I ran the GDI scan from that tutorial this morning. I came up with a file at C:\WINDOWS\SYSTEM32\gdiplus.dll that I don't know what to do with. The tutorial says "that I need to visit the web site of this application and see if there is any update available." I don't know where at Microsoft I'm supposed to find an update for it (or what application it applies to).

Duane: As I'm sure you can gather, I am no authority but wouldn't that file part of the Windows family?

Here is the link to the new GDI+ files from MS. I kinda gathered from the tutorial that we replace the old gdiplus.dll with new gdiplus.dll from the MS download. (And keep the old one in a separate folder as a backup in case we need it.)

But I can't honestly say for sure. Thus my point above on how badly MS is handling this situation. There has to be a clearer way to clean up the GDI+ mess...

Yes, it's a System32 dll (not an app) - thus, my uncertainty.

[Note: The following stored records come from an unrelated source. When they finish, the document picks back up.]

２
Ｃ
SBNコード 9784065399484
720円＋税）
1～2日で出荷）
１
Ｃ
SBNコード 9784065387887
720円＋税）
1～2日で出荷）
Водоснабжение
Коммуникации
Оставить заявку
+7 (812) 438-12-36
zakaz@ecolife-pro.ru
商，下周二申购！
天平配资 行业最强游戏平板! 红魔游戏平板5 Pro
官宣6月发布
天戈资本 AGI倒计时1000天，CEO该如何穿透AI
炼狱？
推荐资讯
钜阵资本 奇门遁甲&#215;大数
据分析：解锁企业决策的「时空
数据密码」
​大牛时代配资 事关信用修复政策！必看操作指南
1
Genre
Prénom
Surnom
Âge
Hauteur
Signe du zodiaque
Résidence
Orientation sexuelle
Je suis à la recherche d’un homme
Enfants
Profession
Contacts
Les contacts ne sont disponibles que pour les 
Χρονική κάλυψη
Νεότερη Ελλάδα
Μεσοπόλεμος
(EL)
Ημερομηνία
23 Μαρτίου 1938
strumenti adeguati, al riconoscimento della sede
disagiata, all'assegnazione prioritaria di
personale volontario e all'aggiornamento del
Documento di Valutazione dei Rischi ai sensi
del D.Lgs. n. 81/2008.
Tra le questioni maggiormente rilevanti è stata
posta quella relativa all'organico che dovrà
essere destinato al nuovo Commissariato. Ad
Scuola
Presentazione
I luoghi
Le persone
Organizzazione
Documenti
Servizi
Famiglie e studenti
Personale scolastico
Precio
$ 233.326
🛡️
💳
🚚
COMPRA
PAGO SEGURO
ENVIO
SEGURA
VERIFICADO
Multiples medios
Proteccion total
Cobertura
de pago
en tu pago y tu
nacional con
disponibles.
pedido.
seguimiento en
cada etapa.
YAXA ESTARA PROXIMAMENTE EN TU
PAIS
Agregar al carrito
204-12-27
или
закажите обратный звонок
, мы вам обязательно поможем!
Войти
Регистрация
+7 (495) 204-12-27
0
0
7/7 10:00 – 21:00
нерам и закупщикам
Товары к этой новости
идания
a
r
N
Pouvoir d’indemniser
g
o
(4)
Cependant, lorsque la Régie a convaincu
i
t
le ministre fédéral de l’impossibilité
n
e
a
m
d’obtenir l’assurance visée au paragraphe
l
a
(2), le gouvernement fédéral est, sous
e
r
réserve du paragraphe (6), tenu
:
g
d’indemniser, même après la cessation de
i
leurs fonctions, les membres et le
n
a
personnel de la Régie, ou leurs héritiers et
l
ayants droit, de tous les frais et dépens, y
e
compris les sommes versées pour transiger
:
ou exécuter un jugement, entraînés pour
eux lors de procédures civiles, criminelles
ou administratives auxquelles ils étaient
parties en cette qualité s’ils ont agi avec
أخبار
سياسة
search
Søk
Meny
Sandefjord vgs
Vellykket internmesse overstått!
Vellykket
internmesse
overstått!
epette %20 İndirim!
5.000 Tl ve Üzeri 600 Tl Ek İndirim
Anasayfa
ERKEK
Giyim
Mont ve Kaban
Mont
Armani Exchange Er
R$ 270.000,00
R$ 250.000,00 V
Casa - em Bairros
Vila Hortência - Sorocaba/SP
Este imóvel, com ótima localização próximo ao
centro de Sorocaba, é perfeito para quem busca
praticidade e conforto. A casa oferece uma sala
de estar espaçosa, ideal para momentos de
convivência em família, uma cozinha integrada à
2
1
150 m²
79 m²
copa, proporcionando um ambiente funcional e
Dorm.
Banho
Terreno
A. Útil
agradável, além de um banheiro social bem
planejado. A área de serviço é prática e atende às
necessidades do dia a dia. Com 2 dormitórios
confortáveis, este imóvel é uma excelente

I'll check out the Platform SDK Redistributable GDI+.

Thanks, HAN.

Indeed, this seems rather mechanical way to solve the problem, and MS is offering little publicity or help.
I found five "vulnerable" versions of gdiplus.dll, two of which in Microsoft files.
C:\I386\ASMS\1000\MSFT\WINDOWS\GDIPLUS\GDIPLUS.DLL
Version: 5.1.3097.0 <-- Vulnerable version
C:\I386\gdiplus.dll
Version: 5.1.3097.0 <-- Vulnerable version

The new version from the SDK download is 5.1.3102.1360

Waiting to hear results from others who switch out the old with the new before I do it! :)
Also concerned what to do about the other three vulnerable versions. The advice is "that I need to visit the web site of this application and see if there is any update available", but I find nothing at the sites of the application about new versions of gdiplus.dll.

DuaneB--curious that you have your MS "vulnerable" version in a different folder than mine.

Well, I did it and now have two gdiplus.dll files in my System32 folder - gdiplus(old).dll (1,667KB) and gdiplus.dll (1,607KB). I don't smell any smoke. :D

Am I supposed to reboot to get this new protection?

I don't know why my System dlls are where they are.

I know I'm beating a dead horse here... But to say I am frustrated with all of this is an understatement of montrous proportions. Thought you all might like to read someone else's take... (albeit stated much more eloquently than I ever could have.)

Letter to MS.

Duane: Yeah, I'd reboot and then re-test.

I switched two out.. Ewido security suite (free a/v program) and Ipswitch WS_ftp pro9 .. no problems noticed.

I still have one other vulnerable file (red) ...

E:\WINDOWS\ServicePackFiles\i386\sxs.dll
Version: 5.1.2600.1106 <-- Vulnerable version

Not sure what to do about that yet.

I did do the MS critical patch before all of this BTW.

That was painful. When I rebooted my Video Display Adapter was knocked out and I couldn't replace it. I had to do a System Restore. I don't think i want to do that again.

fink, the tutorial says to ignore sxs.dlls.